● REQUIRED ACTION 1
Reproduce a part of the ocean climate text without change, beginning at the words "To adapt to" and stopping after the words "change in Canada.".
● REQUIRED ACTION 2
For each statement below, say whether it agrees with the ocean climate text. Answer yes or no and quote the deciding words. (a) The ocean has absorbed 90% of the heat coming from anthropogenic global warming. (b) The North Atlantic absorbs 40% of global ocean carbon. (c) The Transforming Climate Action program offers three interrelated research themes.
● REQUIRED ACTION 3
According to the ocean climate text, what percentage of emissions linked to the combustion of fossil fuels has the ocean absorbed to date?

● EXTRACT
○ ○ ○ ○ ○

Various sources of evidence show that carbon-intensive human activity has destabilized crucial elements of the Earth system that determine climate. To date, the ocean has absorbed 40% of emissions linked to the combustion of fossil fuels and 90% of the heat coming from anthropogenic global warming through a set of processes forming the “ocean carbon pump”. However, the ocean is transforming at an uncertain rate and its capacity to protect against the effects of human activity could be lacking, which would greatly exacerbate climate change and compromise efforts to achieve carbon neutrality.

To adapt to a changing climate, the human species must very quickly acquire a better understanding of the mechanisms by which the oceans react to this phenomenon. The Transforming Climate Action (TCA) program aims to develop the transformative solutions required and demonstrate their effectiveness. The initiative offers three interrelated research themes focused on the North Atlantic, which absorbs 30% of global ocean carbon. It will produce transdisciplinary studies relevant to society, in collaboration with Indigenous and non-Indigenous groups, governments and international partners, to guide actions to combat climate change in Canada.

○ ○ ○ ○ ○

● DATA EXTRACT

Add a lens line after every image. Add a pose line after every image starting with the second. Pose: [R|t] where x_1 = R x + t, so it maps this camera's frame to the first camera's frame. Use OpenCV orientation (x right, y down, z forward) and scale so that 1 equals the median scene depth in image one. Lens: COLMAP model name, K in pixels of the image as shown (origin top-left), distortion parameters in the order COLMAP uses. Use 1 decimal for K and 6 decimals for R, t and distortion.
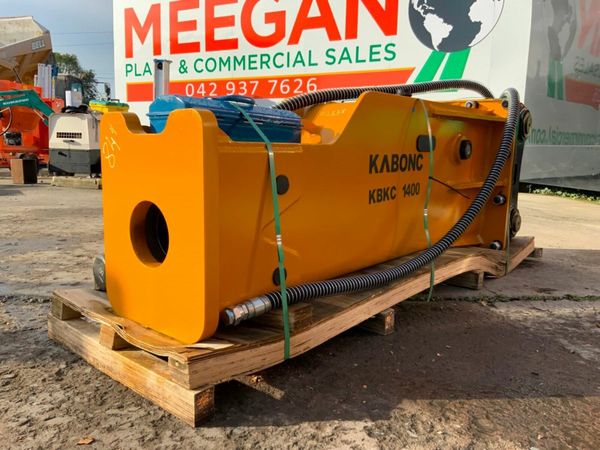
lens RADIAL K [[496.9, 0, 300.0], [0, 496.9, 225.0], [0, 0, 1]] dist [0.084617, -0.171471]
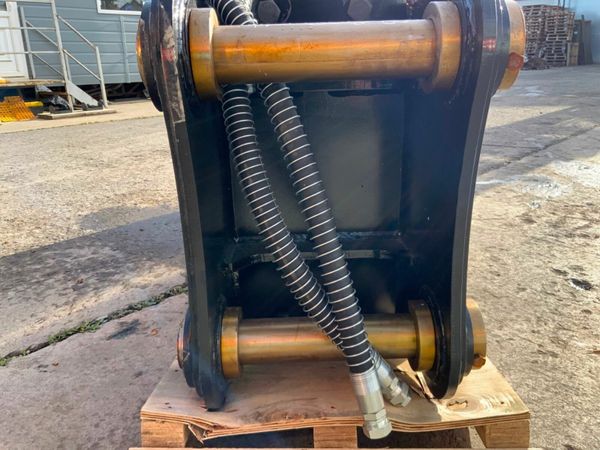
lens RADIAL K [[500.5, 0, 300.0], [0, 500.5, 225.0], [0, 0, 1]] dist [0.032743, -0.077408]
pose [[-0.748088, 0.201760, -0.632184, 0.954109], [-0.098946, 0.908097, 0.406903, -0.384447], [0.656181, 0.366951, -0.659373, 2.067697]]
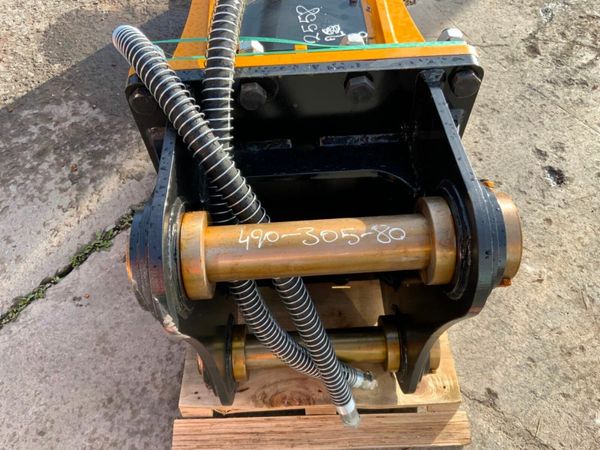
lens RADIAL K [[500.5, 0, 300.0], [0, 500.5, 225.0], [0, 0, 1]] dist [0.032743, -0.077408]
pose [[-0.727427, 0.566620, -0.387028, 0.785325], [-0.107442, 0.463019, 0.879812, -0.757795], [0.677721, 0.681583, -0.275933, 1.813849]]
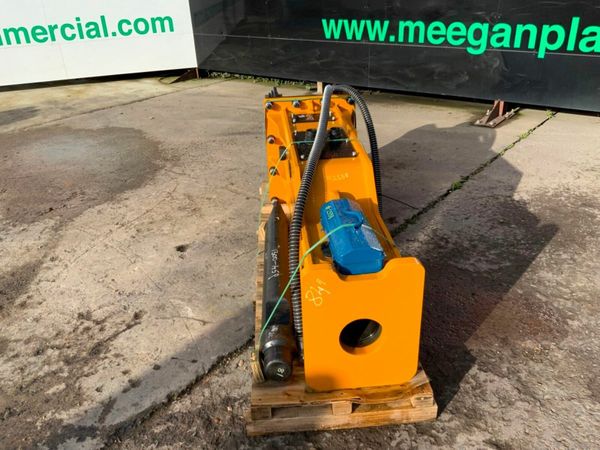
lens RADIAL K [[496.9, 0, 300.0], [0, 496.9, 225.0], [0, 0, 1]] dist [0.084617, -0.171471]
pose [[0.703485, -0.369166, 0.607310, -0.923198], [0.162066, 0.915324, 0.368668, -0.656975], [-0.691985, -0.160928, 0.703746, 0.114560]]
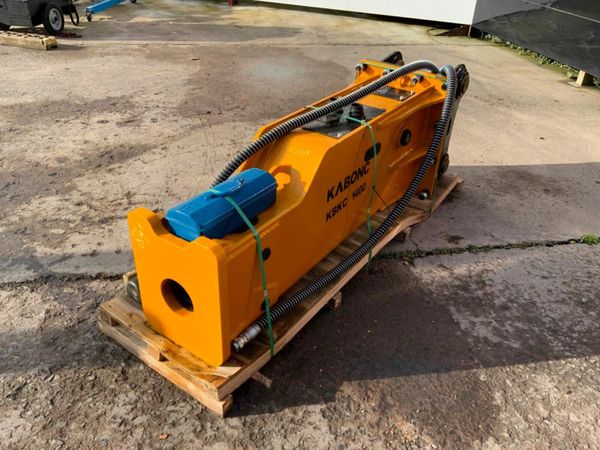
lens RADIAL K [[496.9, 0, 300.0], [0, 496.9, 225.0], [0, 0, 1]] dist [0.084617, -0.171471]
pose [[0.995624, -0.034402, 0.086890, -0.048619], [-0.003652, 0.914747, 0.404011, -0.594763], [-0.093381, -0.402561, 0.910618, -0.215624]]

○ ○ ○ ○ ○

● TASK RESULT 1
To adapt to a changing climate, the human species must very quickly acquire a better understanding of the mechanisms by which the oceans react to this phenomenon. The Transforming Climate Action (TCA) program aims to develop the transformative solutions required and demonstrate their effectiveness. The initiative offers three interrelated research themes focused on the North Atlantic, which absorbs 30% of global ocean carbon. It will produce transdisciplinary studies relevant to society, in collaboration with Indigenous and non-Indigenous groups, governments and international partners, to guide actions to combat climate change in Canada.

● TASK RESULT 2
(a) Yes: "90% of the heat coming from anthropogenic global warming"
(b) No: "the North Atlantic, which absorbs 30% of global ocean carbon"
(c) Yes: "The initiative offers three interrelated research themes focused on the North Atlantic"

● TASK RESULT 3
40%